What you will do
Reproduce the text of each item word for word, keeping every line as it appears.

Supplied material

======

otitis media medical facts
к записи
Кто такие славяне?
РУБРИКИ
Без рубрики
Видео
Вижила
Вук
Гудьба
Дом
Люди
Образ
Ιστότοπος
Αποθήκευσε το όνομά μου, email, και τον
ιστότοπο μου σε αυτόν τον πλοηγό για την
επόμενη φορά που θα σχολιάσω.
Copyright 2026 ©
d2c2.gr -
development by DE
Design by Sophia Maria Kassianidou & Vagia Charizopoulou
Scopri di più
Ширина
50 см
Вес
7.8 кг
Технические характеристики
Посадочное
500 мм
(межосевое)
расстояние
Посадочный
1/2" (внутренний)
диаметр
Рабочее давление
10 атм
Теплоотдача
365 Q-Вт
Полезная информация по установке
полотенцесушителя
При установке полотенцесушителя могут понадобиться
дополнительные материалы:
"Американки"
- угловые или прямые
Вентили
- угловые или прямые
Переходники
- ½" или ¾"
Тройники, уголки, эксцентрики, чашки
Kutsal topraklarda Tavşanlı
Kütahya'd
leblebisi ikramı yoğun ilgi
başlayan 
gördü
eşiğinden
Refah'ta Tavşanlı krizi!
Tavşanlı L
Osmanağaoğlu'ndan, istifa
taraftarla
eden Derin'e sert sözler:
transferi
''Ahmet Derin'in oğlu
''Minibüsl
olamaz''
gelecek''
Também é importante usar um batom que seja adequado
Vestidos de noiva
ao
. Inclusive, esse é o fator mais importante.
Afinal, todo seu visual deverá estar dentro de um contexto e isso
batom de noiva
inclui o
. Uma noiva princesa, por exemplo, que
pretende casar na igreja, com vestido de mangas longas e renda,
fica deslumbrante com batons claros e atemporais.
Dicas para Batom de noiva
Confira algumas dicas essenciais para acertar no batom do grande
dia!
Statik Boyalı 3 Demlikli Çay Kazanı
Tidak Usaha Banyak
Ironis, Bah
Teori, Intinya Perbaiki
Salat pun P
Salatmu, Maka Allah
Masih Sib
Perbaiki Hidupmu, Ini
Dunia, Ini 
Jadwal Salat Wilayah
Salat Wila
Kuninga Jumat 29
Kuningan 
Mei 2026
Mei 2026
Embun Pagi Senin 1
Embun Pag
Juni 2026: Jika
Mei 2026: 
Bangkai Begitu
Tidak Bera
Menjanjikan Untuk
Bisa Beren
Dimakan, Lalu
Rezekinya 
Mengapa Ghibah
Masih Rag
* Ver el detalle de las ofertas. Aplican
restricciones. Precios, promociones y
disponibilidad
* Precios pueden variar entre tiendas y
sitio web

======

Worked solution
otitis media medical facts
к записи
Кто такие славяне?
РУБРИКИ
Без рубрики
Видео
Вижила
Вук
Гудьба
Дом
Люди
Образ
Ιστότοπος
Αποθήκευσε το όνομά μου, email, και τον
ιστότοπο μου σε αυτόν τον πλοηγό για την
επόμενη φορά που θα σχολιάσω.
Copyright 2026 ©
d2c2.gr -
development by DE
Design by Sophia Maria Kassianidou & Vagia Charizopoulou
Scopri di più
Ширина
50 см
Вес
7.8 кг
Технические характеристики
Посадочное
500 мм
(межосевое)
расстояние
Посадочный
1/2" (внутренний)
диаметр
Рабочее давление
10 атм
Теплоотдача
365 Q-Вт
Полезная информация по установке
полотенцесушителя
При установке полотенцесушителя могут понадобиться
дополнительные материалы:
"Американки"
- угловые или прямые
Вентили
- угловые или прямые
Переходники
- ½" или ¾"
Тройники, уголки, эксцентрики, чашки
Kutsal topraklarda Tavşanlı
Kütahya'd
leblebisi ikramı yoğun ilgi
başlayan 
gördü
eşiğinden
Refah'ta Tavşanlı krizi!
Tavşanlı L
Osmanağaoğlu'ndan, istifa
taraftarla
eden Derin'e sert sözler:
transferi
''Ahmet Derin'in oğlu
''Minibüsl
olamaz''
gelecek''
Também é importante usar um batom que seja adequado
Vestidos de noiva
ao
. Inclusive, esse é o fator mais importante.
Afinal, todo seu visual deverá estar dentro de um contexto e isso
batom de noiva
inclui o
. Uma noiva princesa, por exemplo, que
pretende casar na igreja, com vestido de mangas longas e renda,
fica deslumbrante com batons claros e atemporais.
Dicas para Batom de noiva
Confira algumas dicas essenciais para acertar no batom do grande
dia!
Statik Boyalı 3 Demlikli Çay Kazanı
Tidak Usaha Banyak
Ironis, Bah
Teori, Intinya Perbaiki
Salat pun P
Salatmu, Maka Allah
Masih Sib
Perbaiki Hidupmu, Ini
Dunia, Ini 
Jadwal Salat Wilayah
Salat Wila
Kuninga Jumat 29
Kuningan 
Mei 2026
Mei 2026
Embun Pagi Senin 1
Embun Pag
Juni 2026: Jika
Mei 2026: 
Bangkai Begitu
Tidak Bera
Menjanjikan Untuk
Bisa Beren
Dimakan, Lalu
Rezekinya 
Mengapa Ghibah
Masih Rag
* Ver el detalle de las ofertas. Aplican
restricciones. Precios, promociones y
disponibilidad
* Precios pueden variar entre tiendas y
sitio web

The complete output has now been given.